Justiz-"Deals" nur unter strengen Auflagen
Das Bundesverfassungsgericht hat die umstrittenen Absprachen im Strafprozess, die so genannten "Deals", grundsätzlich gebilligt. Allerdings müssten sich Richter und Staatsanwälte stärker an Recht und Gesetz halten. Es gebe ein "erhebliches Vollzugsdefizit". Die Verfassungsrichter kritisierten, dass sich die gerichtliche Praxis "in erheblichem Umfang" über die gesetzlichen Regelungen aus dem Jahr 2009 hinwegsetze. Panorama 3 hatte erst letzte Woche berichtet, dass immer noch zahlreiche Absprachen in den Hinterzimmern der Gerichte getroffen werden.
Vorwurf der "Hinterzimmer-Justiz"
Bei Absprachen stellt das Gericht einem Angeklagten im Normalfall eine mildere Strafe in Aussicht - für den Fall, dass er ein Geständnis ablegt. Dieser "Rabatt" liegt in der Regel bei rund einem Drittel der sonst drohenden Strafe. Seit Jahrzehnten wird so zwischen Richtern, Staatsanwälten und Verteidigern um Urteile geradezu geschachert - kaum bis gar nicht nachvollziehbar. Um den Vorwurf der Hinterzimmer-Justiz loszuwerden, gibt es seit knapp vier Jahren ein Gesetz, das vorschreibt, dass Deals öffentlich und transparent getroffen werden müssen und die Entscheidung dokumentiert wird.
Doch manch ein Richter dealt einfach weiter im Verborgenen und trifft "informelle Urteilsabsprachen". Das zeigt auch eine Studie, die das Bundesverfassungsgericht in Auftrag gegeben hatte.

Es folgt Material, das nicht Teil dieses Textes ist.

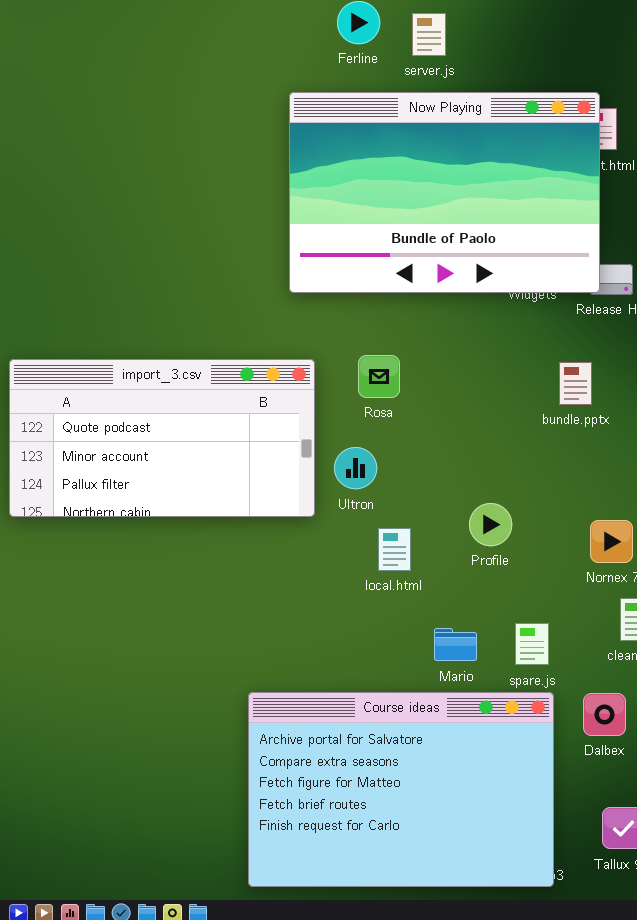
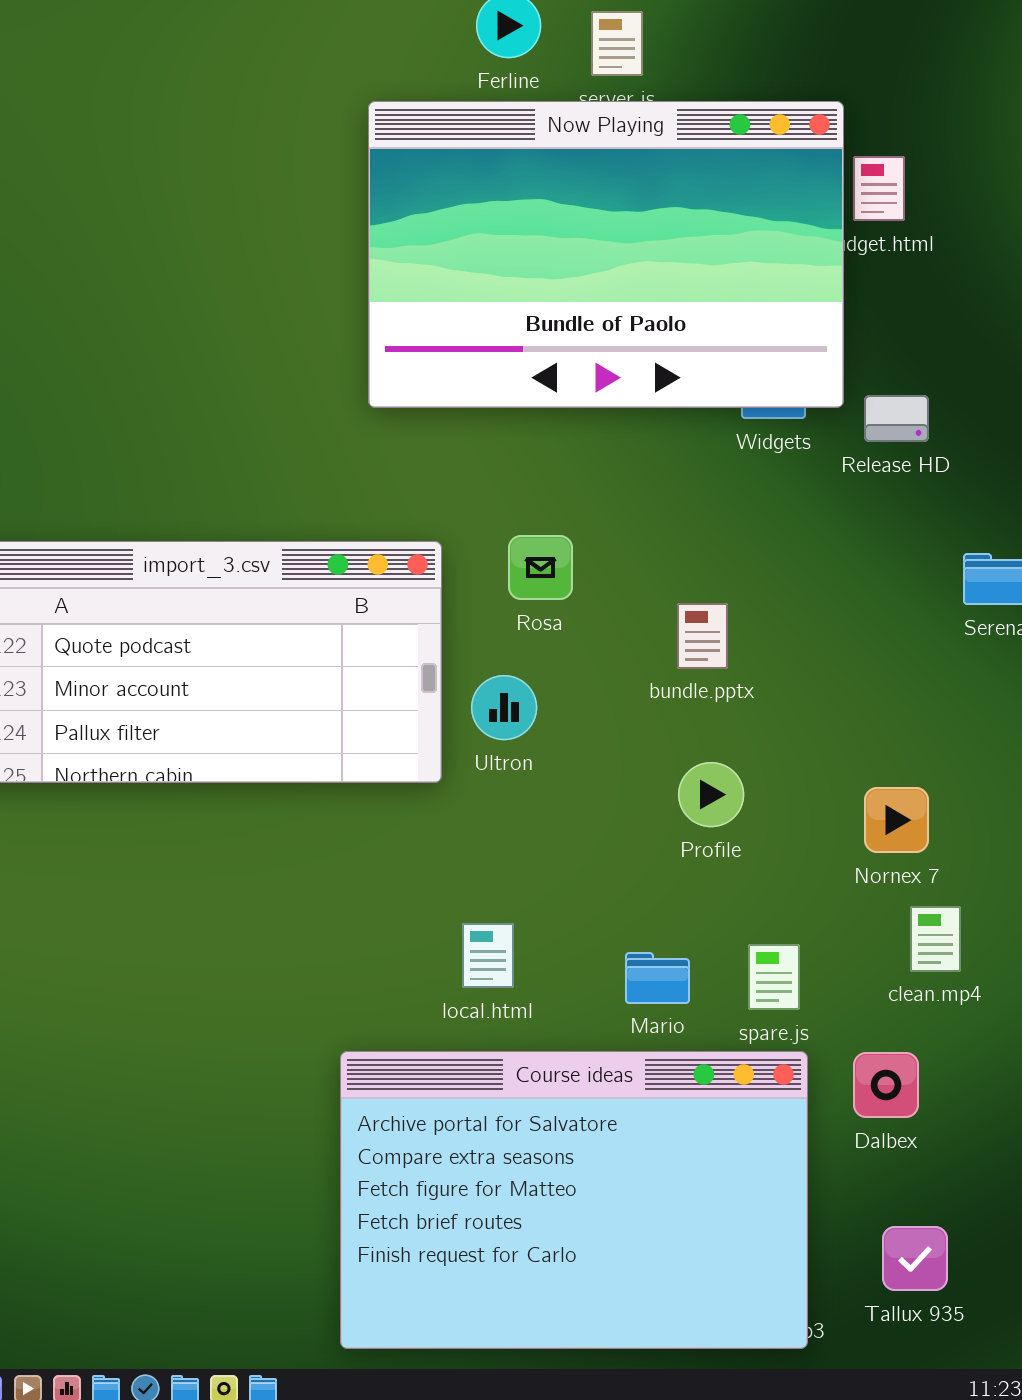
Now Playing: [289,92,600,293] -> [368,101,844,408], moved
bundle.pptx: [559,362,592,405] -> [677,603,728,669], moved
local.html: [378,528,411,571] -> [462,923,514,988], moved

Sie kommt zu dem schockierenden Schluss, dass von einer großen Gruppe von Richtern das Gesetz komplett ignoriert werde. Mehr als die Hälfte der befragten Verteidiger berichtete der Studie zufolge von Fällen, in denen Angeklagte ein wahrscheinlich falsches Geständnis abgelegt hätten, um eine drohende hohe Strafe zu drücken.
Urteil gegen ehemaligen Polizisten aufgehoben
So wie im Fall von Jens Rohde, über den Panorama 3 berichtet hatte. Dem 34-jährigen ehemaligen Polizisten wurde vorgeworfen, einem Händler Schwarzmarkt-Zigaretten abgenommen zu haben, um sie für sich zu behalten. Da die Polizisten bei der Kontrolle des Mannes Dienstwaffen getragen hatten, lautete der Vorwurf: schwerer Raub.
In einer Verhandlungspause soll der Vorsitzende Richter dem Anwalt des angeklagten Polizisten ein Angebot gemacht haben: Bei Geständnis eine Bewährungsstrafe von zwei Jahren, andernfalls vier Jahre Gefängnis. Die Drohung mit der langen Haftstrafe, sagte Rohde, habe ihn dazu bewegt zu gestehen - obwohl er unschuldig sei: "Die Wahl war keine Wahl. Das war wie die Pistole auf die Brust gesetzt. Du musst dich für eines entscheiden. Pest oder Cholera. Vor diesem Hintergrund verliert man den Glauben, verliert man auch die Kraft zu kämpfen und ich habe dann gestanden, was es niemals gab."
Er wurde wie verabredet verurteilt und aus dem Polizeidienst entlassen. Nach dem Urteil widerrief er sein Geständnis. Das Bundesverfassungsgericht hob u.a. auch das Strafurteil gegen Jens Rohde auf. Er habe kein faires Verfahren bekommen, der Fall müssen wie zwei weitere neu aufgerollt werden.
Kein konkreter Auftrag an den Gesetzgeber
Gleichzeitig forderten die Verfassungsrichter den Gesetzgeber auf, "die weitere Entwicklung sorgfältig im Auge behalten" und gegebenenfalls nachzubessern. Dies sei nicht nur ein Hinweis an die Politik, sondern "eine sehr ernst gemeinte Mahnung an alle Akteure in einem Strafverfahren".
In Panorama 3 hatte bereits Siegfried Kauder (CDU), Vorsitzender des Rechtsausschusses im Bundestag, gefordert, dass die bisherige Deal-Praxis nicht weiter hingenommen werden könne: "Wenn man sieht, dass die Verfahrenswirklichkeit den Verfahrensvorschriften nicht entspricht, kann man nicht sagen, das Gesetz ist in Ordnung nur der Rest funktioniert nicht. Dann muss man halt dafür sorgen, dass die Gesetze so angewendet werden, wie es der Gesetzgeber will."